The whole point of retirement is being able to enjoy it, so another genius move is setting up your portfolio so that you are flexible enough and safe enough to respond to the unexpected without putting your retirement at risk.

“A robust emergency fund of 12 to 24 months of expenses [will] enable retirees to have available cash on hand for unforeseen expenses and risk-free funds to tap if the market performs poorly,” said Stephen Kates, CFP and principal financial analyst at Annuity.org.

Another way to build in flexibility is to create a bond or CD ladder that is tailored to your anticipated cash flow needs. A ladder is a strategy that invests in securities like bonds or CDs that offer a predictable income stream over different maturities.

“By doing so, you can help shield yourself from the fluctuations of the equity markets when you need to withdraw from your investments. For instance, if there’s a downturn of 20% in the equity markets, you are less likely to be forced to sell at a loss to cover your daily expenses. Conversely, if the equity markets perform well, you retain the flexibility to draw from that portion of your portfolio instead,” said Matthew Schaller, CFA, CFP and advisor at Moneta Group.
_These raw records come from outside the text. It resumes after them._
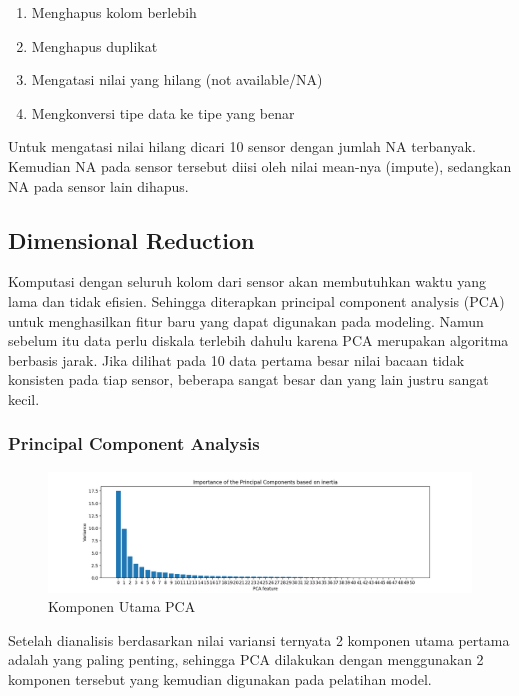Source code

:     \begin{enumerate}
        \item Menghapus kolom berlebih
        \item Menghapus duplikat
        \item Mengatasi nilai yang hilang (not available/NA)
        \item Mengkonversi tipe data ke tipe yang benar
    \end{enumerate}
    
    Untuk mengatasi nilai hilang dicari 10 sensor dengan jumlah NA terbanyak. Kemudian NA pada sensor tersebut diisi oleh nilai mean-nya (impute), sedangkan NA pada sensor lain dihapus.

    \subsection{Dimensional Reduction}

    Komputasi dengan seluruh kolom dari sensor akan membutuhkan waktu yang lama dan tidak efisien. Sehingga diterapkan principal component analysis (PCA) untuk menghasilkan fitur baru yang dapat digunakan pada modeling. Namun sebelum itu data perlu diskala terlebih dahulu karena PCA merupakan algoritma berbasis jarak. Jika dilihat pada 10 data pertama besar nilai bacaan tidak konsisten pada tiap sensor, beberapa sangat besar dan yang lain justru sangat kecil.

        \subsubsection{Principal Component Analysis}

        \begin{figure}[h]
            \centering
            \includegraphics[width=\textwidth]{resources/Acuan/PCA_Plot.png}
            \caption{Komponen Utama PCA}
        \end{figure}

        Setelah dianalisis berdasarkan nilai variansi ternyata 2 komponen utama pertama adalah yang paling penting, sehingga PCA dilakukan dengan menggunakan 2 komponen tersebut yang kemudian digunakan pada pelatihan model.


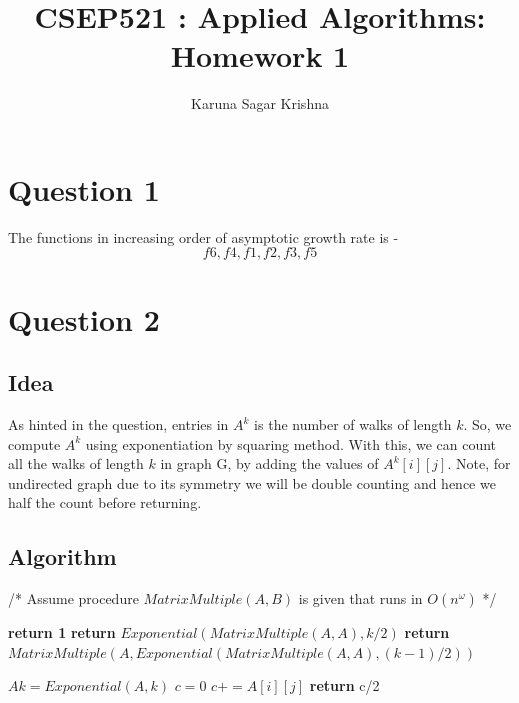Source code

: \documentclass{article}
\title{CSEP521 : Applied Algorithms: Homework 1}
\author{Karuna Sagar Krishna}
\begin{document}
\maketitle

\section*{Question 1}
The functions in increasing order of asymptotic growth rate is - \[ f6, f4, f1, f2, f3, f5 \]

\section*{Question 2}

\subsection*{Idea}
As hinted in the question, entries in \(A^k\) is the number of walks of length \(k\). So, we compute \(A^k\) using exponentiation by squaring method. With this, we can count all the walks of length \(k\) in graph G, by adding the values of \(A^k[i][j]\). Note, for undirected graph due to its symmetry we will be double counting and hence we half the count before returning.

\subsection*{Algorithm}
\begin{algorithm}
/* Assume procedure $MatrixMultiple(A, B)$ is given that runs in $O(n^\omega)$ */
\begin{algorithmic}
        \State \textbf{return 1}
    \EndIf
        \State \textbf{return} $Exponential(MatrixMultiple(A, A), k/2)$
    \EndIf
        \State \textbf{return} $MatrixMultiple(A, Exponential(MatrixMultiple(A, A), (k-1)/2))$
    \EndIf
\EndProcedure
\end{algorithmic}
\end{algorithm}

\begin{algorithm}
\begin{algorithmic}
    \State $Ak = Exponential(A, k)$
    \State $c = 0$
            \State $c += A[i][j]$
        \EndFor
    \EndFor
    \State \textbf{return} c/2
\EndProcedure
\end{algorithmic}
\end{algorithm}
\end{document}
Lessen Your Risk, but Not Too Much

Everyone knows that as you get older your portfolio needs to be less risky. Just how much less risky it should be is less clear — for example, many investors will completely eliminate stocks from their portfolios. A genius investor understands that carrying some risk into retirement will actually work out to your benefit.

“Ironically, one of the biggest problems of retirees and near retirees is assuming too little risk and settling for lower long-term returns,” said Robert Johnson, PhD, CFA, and professor of finance at Creighton University’s Heider College of Business. “It is true that near retirement investors should derisk their portfolios to some extent (that is, moving from stocks to lower risk bonds). When a person is within a few years of retirement, say five years, they should begin to reduce their risk exposure in retirement accounts. A large downturn in the market immediately preceding retirement can have devastating effects on an individual’s standard of living in retirement,” Johnson said.

However, swinging the pendulum too hard in the direction of derisking can actually create a new risk — running out of money in retirement.

“Many investors fail to recognize that their time frame is much longer than they may believe. If one retires at 65, one may have a lifespan of an additional 30 years. Holding too conservative a portfolio can lead people to run an increased risk of outliving their assets,” Johnson said.